Reproduce the lines of the listing without alteration, beginning with the line containing "common name: California poppy" and continuing through the line containing "scientific name: Tapinoma sessile", both included.

##############################

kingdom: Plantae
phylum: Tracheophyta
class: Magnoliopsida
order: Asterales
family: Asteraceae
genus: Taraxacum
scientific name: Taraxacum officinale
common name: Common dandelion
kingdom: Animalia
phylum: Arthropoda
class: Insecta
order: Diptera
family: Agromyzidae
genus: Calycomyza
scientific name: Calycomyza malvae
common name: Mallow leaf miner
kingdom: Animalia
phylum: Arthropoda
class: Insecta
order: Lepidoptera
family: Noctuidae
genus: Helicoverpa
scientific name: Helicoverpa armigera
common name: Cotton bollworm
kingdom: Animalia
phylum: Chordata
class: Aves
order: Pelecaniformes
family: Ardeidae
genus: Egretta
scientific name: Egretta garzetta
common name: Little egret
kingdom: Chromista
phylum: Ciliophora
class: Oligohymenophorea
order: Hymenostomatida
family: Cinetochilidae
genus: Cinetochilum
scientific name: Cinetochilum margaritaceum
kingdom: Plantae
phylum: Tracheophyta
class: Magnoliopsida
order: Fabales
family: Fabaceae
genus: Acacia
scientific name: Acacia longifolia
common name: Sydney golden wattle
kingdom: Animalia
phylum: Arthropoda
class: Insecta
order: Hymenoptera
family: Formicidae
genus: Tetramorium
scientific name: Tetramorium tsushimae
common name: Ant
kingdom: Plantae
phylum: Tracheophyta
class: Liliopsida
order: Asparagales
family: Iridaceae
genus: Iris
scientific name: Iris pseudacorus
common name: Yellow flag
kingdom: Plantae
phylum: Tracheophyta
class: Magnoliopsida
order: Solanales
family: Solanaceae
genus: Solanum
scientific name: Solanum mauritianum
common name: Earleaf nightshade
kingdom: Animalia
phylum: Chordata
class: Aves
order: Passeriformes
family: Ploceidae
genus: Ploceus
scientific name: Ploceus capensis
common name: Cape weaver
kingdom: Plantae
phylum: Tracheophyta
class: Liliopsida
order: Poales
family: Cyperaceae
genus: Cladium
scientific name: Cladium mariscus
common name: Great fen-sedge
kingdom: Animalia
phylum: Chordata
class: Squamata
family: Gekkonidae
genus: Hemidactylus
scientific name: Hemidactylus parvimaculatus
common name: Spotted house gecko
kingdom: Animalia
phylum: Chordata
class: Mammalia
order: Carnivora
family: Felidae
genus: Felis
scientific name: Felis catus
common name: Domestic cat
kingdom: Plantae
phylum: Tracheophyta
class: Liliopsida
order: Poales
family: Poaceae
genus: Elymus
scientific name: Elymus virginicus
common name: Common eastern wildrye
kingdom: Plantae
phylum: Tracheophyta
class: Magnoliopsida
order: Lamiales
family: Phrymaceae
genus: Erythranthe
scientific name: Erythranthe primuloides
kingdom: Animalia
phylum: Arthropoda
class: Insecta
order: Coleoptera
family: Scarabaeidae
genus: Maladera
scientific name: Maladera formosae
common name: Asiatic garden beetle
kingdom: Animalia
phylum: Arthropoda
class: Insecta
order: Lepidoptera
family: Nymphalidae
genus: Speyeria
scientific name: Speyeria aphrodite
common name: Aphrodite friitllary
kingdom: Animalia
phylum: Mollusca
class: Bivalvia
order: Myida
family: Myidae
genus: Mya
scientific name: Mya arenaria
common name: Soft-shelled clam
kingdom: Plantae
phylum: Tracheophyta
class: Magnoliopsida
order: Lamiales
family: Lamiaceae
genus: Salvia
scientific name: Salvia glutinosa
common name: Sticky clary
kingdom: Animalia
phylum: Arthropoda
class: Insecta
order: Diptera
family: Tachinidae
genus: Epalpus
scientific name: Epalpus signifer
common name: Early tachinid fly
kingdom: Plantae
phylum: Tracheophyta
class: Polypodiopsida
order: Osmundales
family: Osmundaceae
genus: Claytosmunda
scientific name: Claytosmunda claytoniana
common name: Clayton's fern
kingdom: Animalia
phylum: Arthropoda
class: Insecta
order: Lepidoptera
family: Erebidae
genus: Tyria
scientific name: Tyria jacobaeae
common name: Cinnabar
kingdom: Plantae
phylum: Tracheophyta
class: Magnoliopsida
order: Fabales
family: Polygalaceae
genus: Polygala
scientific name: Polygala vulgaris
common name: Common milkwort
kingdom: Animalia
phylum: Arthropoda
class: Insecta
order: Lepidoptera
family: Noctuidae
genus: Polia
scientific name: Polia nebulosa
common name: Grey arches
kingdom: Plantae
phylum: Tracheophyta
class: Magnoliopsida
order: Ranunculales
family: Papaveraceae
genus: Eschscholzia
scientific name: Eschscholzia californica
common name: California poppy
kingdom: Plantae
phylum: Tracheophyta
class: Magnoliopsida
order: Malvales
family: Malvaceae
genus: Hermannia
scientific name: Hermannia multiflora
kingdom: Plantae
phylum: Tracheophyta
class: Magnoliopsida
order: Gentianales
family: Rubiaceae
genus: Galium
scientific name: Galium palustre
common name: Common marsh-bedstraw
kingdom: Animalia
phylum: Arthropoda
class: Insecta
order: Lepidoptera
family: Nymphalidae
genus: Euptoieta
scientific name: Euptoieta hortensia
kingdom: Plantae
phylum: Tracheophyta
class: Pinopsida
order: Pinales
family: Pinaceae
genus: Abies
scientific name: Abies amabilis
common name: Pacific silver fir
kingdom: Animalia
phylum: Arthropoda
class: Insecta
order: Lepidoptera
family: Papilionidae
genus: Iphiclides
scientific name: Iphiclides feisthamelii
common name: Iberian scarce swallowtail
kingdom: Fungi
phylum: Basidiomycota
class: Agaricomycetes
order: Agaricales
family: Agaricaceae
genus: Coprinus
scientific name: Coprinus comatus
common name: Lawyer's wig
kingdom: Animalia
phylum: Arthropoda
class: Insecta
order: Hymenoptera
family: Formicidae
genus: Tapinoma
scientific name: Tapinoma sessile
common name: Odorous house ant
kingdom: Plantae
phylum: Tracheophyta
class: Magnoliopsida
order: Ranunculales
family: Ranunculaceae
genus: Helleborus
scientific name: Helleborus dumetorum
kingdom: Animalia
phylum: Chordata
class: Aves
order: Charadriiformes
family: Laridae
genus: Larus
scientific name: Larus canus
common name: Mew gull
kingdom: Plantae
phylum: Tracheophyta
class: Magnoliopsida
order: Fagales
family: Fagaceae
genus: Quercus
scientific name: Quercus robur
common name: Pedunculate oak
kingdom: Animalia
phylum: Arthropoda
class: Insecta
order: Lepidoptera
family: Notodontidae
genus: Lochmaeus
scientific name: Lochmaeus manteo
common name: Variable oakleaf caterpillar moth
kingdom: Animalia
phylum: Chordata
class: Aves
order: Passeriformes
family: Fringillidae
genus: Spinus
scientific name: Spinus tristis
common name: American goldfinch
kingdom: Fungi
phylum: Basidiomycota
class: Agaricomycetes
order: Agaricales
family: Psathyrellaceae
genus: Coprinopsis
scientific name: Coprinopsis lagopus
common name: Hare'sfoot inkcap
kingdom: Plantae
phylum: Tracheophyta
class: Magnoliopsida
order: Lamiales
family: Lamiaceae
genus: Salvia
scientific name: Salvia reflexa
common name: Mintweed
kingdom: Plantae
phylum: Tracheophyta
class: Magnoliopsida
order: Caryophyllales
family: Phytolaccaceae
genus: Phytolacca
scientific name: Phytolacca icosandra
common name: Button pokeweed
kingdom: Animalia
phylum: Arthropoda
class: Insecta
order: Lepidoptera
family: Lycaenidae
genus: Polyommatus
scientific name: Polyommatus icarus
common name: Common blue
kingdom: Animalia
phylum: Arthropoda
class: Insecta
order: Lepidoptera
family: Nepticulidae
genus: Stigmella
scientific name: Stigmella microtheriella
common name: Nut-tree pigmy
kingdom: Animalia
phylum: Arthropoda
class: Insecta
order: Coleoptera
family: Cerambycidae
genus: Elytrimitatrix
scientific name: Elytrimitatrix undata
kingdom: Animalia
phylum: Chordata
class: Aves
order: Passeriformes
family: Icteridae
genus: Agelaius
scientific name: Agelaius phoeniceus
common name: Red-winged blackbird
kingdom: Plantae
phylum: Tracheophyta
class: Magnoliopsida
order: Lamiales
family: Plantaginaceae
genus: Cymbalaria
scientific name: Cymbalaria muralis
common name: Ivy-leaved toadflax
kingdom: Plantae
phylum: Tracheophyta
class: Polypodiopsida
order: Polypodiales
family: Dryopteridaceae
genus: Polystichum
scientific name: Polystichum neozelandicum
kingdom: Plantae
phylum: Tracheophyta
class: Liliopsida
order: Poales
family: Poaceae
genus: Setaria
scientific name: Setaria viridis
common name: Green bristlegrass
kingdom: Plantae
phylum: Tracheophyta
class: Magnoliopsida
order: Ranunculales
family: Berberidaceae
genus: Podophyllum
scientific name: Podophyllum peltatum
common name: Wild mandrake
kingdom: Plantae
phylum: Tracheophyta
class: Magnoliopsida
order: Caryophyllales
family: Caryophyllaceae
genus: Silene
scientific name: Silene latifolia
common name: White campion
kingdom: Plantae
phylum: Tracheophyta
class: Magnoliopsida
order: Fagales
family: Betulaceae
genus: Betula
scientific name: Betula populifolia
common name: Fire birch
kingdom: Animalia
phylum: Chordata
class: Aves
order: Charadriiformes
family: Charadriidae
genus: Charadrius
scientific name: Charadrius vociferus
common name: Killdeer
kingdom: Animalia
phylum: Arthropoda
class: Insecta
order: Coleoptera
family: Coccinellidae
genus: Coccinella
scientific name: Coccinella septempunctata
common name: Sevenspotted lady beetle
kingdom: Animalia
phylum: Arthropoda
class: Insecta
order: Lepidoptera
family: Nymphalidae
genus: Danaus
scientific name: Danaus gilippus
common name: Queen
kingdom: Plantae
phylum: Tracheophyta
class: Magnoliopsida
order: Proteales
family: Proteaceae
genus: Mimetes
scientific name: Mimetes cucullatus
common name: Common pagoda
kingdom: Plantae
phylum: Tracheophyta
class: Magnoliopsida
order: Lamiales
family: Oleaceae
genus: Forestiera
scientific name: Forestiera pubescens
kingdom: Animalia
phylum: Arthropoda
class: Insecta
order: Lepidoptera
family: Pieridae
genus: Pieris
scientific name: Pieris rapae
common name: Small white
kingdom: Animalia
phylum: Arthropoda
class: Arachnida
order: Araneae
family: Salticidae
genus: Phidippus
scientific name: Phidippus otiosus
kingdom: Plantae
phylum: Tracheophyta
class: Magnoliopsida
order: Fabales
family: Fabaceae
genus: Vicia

##############################

_Reply_.
common name: California poppy
kingdom: Plantae
phylum: Tracheophyta
class: Magnoliopsida
order: Malvales
family: Malvaceae
genus: Hermannia
scientific name: Hermannia multiflora
kingdom: Plantae
phylum: Tracheophyta
class: Magnoliopsida
order: Gentianales
family: Rubiaceae
genus: Galium
scientific name: Galium palustre
common name: Common marsh-bedstraw
kingdom: Animalia
phylum: Arthropoda
class: Insecta
order: Lepidoptera
family: Nymphalidae
genus: Euptoieta
scientific name: Euptoieta hortensia
kingdom: Plantae
phylum: Tracheophyta
class: Pinopsida
order: Pinales
family: Pinaceae
genus: Abies
scientific name: Abies amabilis
common name: Pacific silver fir
kingdom: Animalia
phylum: Arthropoda
class: Insecta
order: Lepidoptera
family: Papilionidae
genus: Iphiclides
scientific name: Iphiclides feisthamelii
common name: Iberian scarce swallowtail
kingdom: Fungi
phylum: Basidiomycota
class: Agaricomycetes
order: Agaricales
family: Agaricaceae
genus: Coprinus
scientific name: Coprinus comatus
common name: Lawyer's wig
kingdom: Animalia
phylum: Arthropoda
class: Insecta
order: Hymenoptera
family: Formicidae
genus: Tapinoma
scientific name: Tapinoma sessile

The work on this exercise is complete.